Complications in the high dose group were generally mild to moderate, the biotech said; one patient became seriously dehydrated as a results of vomiting three days following the infusion, a side effect that resolved after two days of treatment with medicines to control nausea and IV fluids, it reported.
Sarepta intends to select the final dose for its registration trial in the third quarter and to start the trial in 2021, according to an investor presentation.
The company’s shares closed just shy of $160 apiece Monday, up 7 percent compared to Friday’s closing price of $147.99 apiece.
In a note to investors, SVB Leerink analyst Joseph Schwartz said the data “positions [Sarepta] as a front-runner in the gene therapy race for muscle dystrophies.”

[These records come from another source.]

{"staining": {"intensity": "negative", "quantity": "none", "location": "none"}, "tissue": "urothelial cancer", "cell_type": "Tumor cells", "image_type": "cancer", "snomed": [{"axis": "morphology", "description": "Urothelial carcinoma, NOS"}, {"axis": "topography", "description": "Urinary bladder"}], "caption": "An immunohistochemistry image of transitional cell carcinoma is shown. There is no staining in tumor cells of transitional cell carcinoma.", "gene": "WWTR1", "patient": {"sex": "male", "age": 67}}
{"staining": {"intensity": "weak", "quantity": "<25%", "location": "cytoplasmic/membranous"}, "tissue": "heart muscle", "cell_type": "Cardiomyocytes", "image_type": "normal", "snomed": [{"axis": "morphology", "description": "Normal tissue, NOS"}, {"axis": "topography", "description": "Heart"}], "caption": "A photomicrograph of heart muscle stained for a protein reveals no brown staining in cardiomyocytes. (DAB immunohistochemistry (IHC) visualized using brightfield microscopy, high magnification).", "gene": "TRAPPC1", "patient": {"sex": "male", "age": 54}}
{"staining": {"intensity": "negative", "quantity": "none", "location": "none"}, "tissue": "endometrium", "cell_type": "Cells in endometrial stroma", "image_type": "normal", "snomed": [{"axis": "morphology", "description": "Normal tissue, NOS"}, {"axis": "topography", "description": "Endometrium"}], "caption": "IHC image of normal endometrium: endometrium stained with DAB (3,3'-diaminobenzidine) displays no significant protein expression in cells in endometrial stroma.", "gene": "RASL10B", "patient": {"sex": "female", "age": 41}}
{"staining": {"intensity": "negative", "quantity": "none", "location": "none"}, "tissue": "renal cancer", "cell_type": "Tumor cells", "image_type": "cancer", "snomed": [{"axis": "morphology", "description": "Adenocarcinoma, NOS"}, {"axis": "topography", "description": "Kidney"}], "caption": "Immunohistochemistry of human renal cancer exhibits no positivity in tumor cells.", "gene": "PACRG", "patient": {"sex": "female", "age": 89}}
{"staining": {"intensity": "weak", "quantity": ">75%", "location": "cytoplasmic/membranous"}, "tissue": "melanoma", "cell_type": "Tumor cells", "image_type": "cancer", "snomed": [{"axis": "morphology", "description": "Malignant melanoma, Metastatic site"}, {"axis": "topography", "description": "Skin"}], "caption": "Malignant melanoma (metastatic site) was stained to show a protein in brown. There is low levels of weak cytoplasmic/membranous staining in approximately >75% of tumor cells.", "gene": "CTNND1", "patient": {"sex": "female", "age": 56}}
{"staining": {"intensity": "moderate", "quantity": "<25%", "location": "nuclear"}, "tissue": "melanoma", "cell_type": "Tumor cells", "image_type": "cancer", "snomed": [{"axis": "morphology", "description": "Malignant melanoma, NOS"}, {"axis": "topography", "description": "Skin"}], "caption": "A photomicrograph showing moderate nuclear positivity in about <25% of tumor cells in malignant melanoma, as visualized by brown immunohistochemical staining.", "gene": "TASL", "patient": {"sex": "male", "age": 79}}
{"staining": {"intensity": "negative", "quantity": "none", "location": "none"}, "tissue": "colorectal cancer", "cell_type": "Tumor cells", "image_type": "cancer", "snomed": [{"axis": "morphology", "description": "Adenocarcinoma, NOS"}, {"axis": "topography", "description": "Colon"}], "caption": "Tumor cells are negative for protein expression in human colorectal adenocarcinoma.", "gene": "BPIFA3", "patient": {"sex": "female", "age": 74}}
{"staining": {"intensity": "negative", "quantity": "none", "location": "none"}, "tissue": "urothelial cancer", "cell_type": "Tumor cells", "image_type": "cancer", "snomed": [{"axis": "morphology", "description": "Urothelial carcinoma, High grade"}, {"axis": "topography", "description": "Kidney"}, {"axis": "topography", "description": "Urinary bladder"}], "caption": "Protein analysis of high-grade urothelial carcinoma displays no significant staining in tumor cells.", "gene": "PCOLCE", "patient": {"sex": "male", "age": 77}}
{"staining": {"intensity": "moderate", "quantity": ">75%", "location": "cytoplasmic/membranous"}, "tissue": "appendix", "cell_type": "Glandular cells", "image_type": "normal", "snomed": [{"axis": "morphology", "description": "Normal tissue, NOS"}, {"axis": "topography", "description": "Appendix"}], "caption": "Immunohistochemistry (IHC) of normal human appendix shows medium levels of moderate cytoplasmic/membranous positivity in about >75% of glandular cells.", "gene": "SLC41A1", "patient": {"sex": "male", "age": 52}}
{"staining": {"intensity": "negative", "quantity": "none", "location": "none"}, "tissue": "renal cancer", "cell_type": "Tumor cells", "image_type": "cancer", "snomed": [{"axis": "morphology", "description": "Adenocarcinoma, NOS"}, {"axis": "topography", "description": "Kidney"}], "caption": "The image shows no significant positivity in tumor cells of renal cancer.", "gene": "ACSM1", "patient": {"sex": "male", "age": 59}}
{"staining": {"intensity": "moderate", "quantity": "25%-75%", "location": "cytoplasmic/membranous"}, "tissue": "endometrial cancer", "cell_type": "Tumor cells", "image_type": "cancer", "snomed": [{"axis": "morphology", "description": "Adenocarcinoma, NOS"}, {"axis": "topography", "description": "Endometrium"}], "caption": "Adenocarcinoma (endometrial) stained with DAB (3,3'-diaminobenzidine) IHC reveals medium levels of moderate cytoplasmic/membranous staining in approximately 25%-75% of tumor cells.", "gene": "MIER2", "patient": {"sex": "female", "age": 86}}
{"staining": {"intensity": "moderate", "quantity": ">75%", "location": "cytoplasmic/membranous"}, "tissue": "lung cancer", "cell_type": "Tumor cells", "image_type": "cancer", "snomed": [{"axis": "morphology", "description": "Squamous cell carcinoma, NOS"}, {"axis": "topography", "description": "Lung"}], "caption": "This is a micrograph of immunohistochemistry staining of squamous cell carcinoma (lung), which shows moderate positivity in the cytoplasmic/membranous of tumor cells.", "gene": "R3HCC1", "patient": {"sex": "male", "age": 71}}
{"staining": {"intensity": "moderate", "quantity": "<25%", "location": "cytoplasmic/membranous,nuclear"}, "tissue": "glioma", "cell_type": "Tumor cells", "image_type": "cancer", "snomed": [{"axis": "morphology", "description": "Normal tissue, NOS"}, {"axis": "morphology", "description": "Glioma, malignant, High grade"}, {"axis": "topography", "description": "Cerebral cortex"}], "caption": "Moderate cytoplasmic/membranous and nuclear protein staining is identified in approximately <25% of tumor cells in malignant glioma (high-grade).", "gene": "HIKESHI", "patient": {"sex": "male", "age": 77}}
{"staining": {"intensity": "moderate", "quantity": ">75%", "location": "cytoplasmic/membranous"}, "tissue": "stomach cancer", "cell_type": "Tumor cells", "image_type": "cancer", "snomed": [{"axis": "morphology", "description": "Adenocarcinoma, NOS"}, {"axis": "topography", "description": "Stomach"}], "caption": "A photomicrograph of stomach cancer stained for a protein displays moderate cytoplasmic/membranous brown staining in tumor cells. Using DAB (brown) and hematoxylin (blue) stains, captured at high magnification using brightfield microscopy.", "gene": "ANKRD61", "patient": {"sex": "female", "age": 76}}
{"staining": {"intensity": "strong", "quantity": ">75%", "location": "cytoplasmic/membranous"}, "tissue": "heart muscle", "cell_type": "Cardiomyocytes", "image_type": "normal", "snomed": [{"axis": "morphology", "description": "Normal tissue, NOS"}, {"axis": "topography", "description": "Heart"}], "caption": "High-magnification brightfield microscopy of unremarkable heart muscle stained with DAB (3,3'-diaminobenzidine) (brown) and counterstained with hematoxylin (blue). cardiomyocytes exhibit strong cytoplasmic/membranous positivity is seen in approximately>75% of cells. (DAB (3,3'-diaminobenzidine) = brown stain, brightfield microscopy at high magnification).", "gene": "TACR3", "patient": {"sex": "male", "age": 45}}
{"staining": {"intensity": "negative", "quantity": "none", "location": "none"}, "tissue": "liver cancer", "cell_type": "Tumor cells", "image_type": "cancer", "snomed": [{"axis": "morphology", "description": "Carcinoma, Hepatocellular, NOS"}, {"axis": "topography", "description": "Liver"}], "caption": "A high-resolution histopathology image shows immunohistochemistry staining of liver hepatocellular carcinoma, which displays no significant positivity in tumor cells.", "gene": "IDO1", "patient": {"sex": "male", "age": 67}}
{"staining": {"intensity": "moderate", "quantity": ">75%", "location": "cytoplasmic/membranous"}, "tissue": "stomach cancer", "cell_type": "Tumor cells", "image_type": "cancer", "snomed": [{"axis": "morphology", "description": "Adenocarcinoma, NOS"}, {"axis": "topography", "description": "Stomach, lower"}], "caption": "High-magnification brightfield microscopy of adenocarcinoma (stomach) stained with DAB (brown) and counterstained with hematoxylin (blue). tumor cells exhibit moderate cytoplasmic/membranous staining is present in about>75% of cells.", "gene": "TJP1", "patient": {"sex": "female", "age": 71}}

Schwartz noted that the program uses the same delivery vehicle, promoter (DNA that spurs the gene being delivered “on” or “off), and dosing regimen as SRP-9001, its investigational gene therapy for Duchenne muscular dystrophy. Roche last December put up a staggering $1.15 billion for the rights to that program outside of the US. The therapy is designed to boost production of a smaller version of the dystrophin gene called micro-dystrophin.
Sarepta has four additional gene therapy programs in development for other subtypes of LGMD, plus an option to license a fifth.